▶ _WHAT YOU ARE ASKED TO DO_
Print each record that follows exactly, leaving the pictures behind.

[Collected data]
■ ■ ■ ■
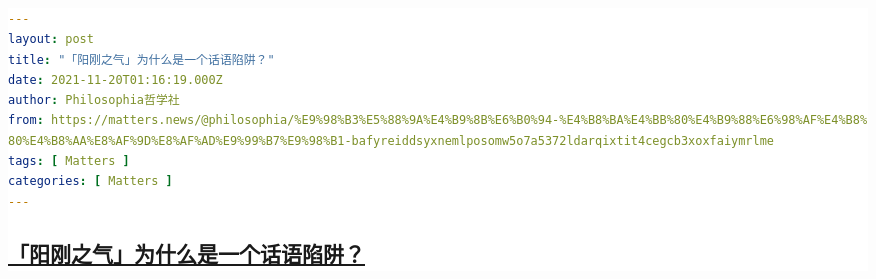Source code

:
 ```yaml
---
layout: post
title: "「阳刚之气」为什么是一个话语陷阱？"
date: 2021-11-20T01:16:19.000Z
author: Philosophia哲学社
from: https://matters.news/@philosophia/%E9%98%B3%E5%88%9A%E4%B9%8B%E6%B0%94-%E4%B8%BA%E4%BB%80%E4%B9%88%E6%98%AF%E4%B8%80%E4%B8%AA%E8%AF%9D%E8%AF%AD%E9%99%B7%E9%98%B1-bafyreiddsyxnemlposomw5o7a5372ldarqixtit4cegcb3xoxfaiymrlme
tags: [ Matters ]
categories: [ Matters ]
---
```


[「阳刚之气」为什么是一个话语陷阱？](https://matters.news/@philosophia/%E9%98%B3%E5%88%9A%E4%B9%8B%E6%B0%94-%E4%B8%BA%E4%BB%80%E4%B9%88%E6%98%AF%E4%B8%80%E4%B8%AA%E8%AF%9D%E8%AF%AD%E9%99%B7%E9%98%B1-bafyreiddsyxnemlposomw5o7a5372ldarqixtit4cegcb3xoxfaiymrlme)
------

<div>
■ ■ ■ ■
▶ _EXERCISE RESULT_
Source code

:
 ```yaml
---
layout: post
title: "「阳刚之气」为什么是一个话语陷阱？"
date: 2021-11-20T01:16:19.000Z
author: Philosophia哲学社
from: https://matters.news/@philosophia/%E9%98%B3%E5%88%9A%E4%B9%8B%E6%B0%94-%E4%B8%BA%E4%BB%80%E4%B9%88%E6%98%AF%E4%B8%80%E4%B8%AA%E8%AF%9D%E8%AF%AD%E9%99%B7%E9%98%B1-bafyreiddsyxnemlposomw5o7a5372ldarqixtit4cegcb3xoxfaiymrlme
tags: [ Matters ]
categories: [ Matters ]
---
```


[「阳刚之气」为什么是一个话语陷阱？](https://matters.news/@philosophia/%E9%98%B3%E5%88%9A%E4%B9%8B%E6%B0%94-%E4%B8%BA%E4%BB%80%E4%B9%88%E6%98%AF%E4%B8%80%E4%B8%AA%E8%AF%9D%E8%AF%AD%E9%99%B7%E9%98%B1-bafyreiddsyxnemlposomw5o7a5372ldarqixtit4cegcb3xoxfaiymrlme)
------

<div>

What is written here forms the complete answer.